[Keypoint coordinate data]
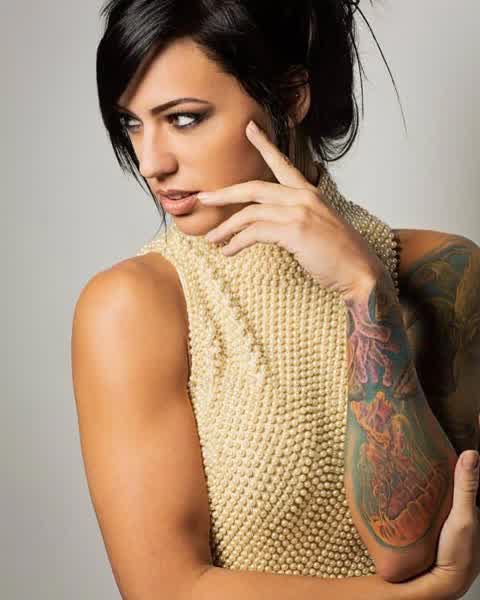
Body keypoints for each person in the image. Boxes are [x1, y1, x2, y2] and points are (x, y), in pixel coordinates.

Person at [71, 1, 480, 598]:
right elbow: (166, 589)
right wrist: (413, 599)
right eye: (132, 123)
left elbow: (408, 549)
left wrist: (365, 294)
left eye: (183, 118)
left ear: (290, 97)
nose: (152, 162)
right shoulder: (133, 307)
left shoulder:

> _Your instructions_: Write all the entries again word for word, minus the pictures.

> _Task answer_:
Body keypoints for each person in the image. Boxes are [x1, y1, x2, y2] and points are (x, y), in pixel coordinates.

Person at [71, 1, 480, 598]:
right elbow: (166, 589)
right wrist: (413, 599)
right eye: (132, 123)
left elbow: (408, 549)
left wrist: (365, 294)
left eye: (183, 118)
left ear: (290, 97)
nose: (152, 162)
right shoulder: (133, 307)
left shoulder:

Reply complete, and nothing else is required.